submetidos a uma cirurgia que removeu 70% do órgão.
O objetivo
imediato é testar a eficácia do método no tratamento de cirrose hepática induzida em animais.
Futuramente,
os cientistas pretendem avaliar a possibilidade de adaptar o tratamento para
humanos.
Brotos
As células-tronco usadas no estudo foram obtidas do
broto hepático de embriões de ratos com 12 dias e meio de gestação, explicou
Maria Angélica Miglino, professora da Faculdade de Medicina Veterinária e
Zootecnia da USP.
"Nos
mamíferos, logo no início da gestação surge uma estrutura conhecida como
intestino primitivo, a partir da qual se formam os brotos que darão origem a
todos os órgãos da cavidade abdominal, como o fígado, o pâncreas, a bexiga e as
alças intestinais", disse Maria Angélica.

-- Tarefas e exercícios --
[1] Segundo o texto sobre células-tronco, quantos dias de gestação tinham os embriões de ratos dos quais foram obtidas as células?
[2] Devolva, sem alterações, o trecho do texto sobre células-tronco compreendido entre "submetidos a uma" e "induzida em animais.", inclusive.
[3] Informe se cada uma das afirmações a seguir está de acordo com o texto sobre células-tronco. Responda sim ou não e transcreva literalmente as palavras do texto que justificam a resposta. (a) O objetivo imediato é testar o método no tratamento de cirrose hepática induzida em animais. (b) As células-tronco foram obtidas da medula óssea de ratos adultos. (c) Os cientistas já aplicam o tratamento em humanos.
Os registros constituem material à parte, independente do texto.

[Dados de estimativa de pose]

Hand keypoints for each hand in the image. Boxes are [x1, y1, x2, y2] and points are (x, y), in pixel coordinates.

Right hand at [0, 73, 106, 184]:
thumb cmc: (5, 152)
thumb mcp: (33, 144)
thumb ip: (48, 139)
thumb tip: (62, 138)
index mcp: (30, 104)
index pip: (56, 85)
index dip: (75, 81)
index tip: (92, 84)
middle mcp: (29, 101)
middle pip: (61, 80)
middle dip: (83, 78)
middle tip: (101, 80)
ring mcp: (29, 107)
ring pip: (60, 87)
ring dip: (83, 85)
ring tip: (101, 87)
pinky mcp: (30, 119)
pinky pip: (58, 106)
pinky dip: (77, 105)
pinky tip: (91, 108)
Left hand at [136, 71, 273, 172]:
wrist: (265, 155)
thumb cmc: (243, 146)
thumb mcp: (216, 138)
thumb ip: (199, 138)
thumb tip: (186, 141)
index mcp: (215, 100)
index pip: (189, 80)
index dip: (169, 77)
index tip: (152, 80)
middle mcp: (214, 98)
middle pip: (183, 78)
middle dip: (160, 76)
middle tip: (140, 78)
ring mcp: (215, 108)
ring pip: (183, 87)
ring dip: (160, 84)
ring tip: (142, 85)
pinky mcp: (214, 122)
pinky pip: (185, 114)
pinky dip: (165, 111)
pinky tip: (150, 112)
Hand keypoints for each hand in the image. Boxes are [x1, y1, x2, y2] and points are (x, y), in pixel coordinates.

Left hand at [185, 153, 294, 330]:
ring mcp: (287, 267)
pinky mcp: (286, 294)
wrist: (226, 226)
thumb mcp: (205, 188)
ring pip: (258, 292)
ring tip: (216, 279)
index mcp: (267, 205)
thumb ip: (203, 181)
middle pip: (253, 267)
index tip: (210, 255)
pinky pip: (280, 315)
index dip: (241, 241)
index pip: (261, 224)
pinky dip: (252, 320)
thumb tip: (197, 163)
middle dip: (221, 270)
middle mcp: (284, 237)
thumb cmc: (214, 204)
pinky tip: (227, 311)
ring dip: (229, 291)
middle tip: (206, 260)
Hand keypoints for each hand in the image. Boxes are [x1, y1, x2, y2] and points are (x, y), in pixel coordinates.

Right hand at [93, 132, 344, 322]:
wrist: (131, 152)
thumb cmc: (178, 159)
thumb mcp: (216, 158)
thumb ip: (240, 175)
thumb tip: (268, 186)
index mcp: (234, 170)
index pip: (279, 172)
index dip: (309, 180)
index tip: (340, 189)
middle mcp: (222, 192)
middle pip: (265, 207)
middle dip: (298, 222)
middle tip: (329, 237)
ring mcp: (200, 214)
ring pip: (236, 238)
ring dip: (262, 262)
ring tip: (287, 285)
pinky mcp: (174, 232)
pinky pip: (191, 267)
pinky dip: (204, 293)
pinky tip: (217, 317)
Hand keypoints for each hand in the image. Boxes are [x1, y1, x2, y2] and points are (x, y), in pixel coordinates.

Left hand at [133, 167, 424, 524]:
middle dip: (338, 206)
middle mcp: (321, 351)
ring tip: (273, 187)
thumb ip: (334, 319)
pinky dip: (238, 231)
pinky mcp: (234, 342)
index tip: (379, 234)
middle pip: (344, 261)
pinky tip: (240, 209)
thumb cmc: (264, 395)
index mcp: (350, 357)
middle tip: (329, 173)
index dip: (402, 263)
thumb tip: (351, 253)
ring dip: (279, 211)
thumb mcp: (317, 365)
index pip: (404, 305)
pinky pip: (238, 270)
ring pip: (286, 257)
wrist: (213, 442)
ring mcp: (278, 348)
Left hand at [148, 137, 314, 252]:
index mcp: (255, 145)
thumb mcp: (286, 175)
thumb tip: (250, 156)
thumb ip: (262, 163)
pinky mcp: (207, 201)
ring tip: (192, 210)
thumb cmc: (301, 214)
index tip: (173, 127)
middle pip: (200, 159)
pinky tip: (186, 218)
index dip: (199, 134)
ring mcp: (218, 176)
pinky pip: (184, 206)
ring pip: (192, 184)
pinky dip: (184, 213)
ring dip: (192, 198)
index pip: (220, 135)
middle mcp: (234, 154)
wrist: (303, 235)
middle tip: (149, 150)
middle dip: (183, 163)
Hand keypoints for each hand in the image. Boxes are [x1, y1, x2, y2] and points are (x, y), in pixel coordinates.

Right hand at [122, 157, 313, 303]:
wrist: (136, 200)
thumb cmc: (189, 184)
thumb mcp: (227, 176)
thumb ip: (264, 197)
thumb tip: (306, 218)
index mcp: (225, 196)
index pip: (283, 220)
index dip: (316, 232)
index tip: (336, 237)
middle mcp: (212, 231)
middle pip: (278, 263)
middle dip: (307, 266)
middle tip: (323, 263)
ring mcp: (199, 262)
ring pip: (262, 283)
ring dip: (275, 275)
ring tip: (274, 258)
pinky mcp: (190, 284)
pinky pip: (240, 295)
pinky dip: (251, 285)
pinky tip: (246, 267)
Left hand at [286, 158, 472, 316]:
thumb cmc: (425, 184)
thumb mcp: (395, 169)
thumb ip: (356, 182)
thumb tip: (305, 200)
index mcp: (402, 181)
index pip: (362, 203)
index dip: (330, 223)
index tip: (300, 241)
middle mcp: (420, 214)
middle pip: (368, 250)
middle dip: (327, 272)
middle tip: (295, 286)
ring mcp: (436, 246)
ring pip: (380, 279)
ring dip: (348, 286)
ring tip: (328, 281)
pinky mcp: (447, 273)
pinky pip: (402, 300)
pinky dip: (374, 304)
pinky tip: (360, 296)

-- Problemas resolvidos --
[1] Tinham 12 dias e meio de gestação.

[2]
submetidos a uma cirurgia que removeu 70% do órgão.
O objetivo
imediato é testar a eficácia do método no tratamento de cirrose hepática induzida em animais.

[3]
(a) Sim: "O objetivo imediato é testar a eficácia do método no tratamento de cirrose hepática induzida em animais."
(b) Não: "As células-tronco usadas no estudo foram obtidas do broto hepático de embriões de ratos com 12 dias e meio de gestação".
(c) Não: "Futuramente, os cientistas pretendem avaliar a possibilidade de adaptar o tratamento para humanos."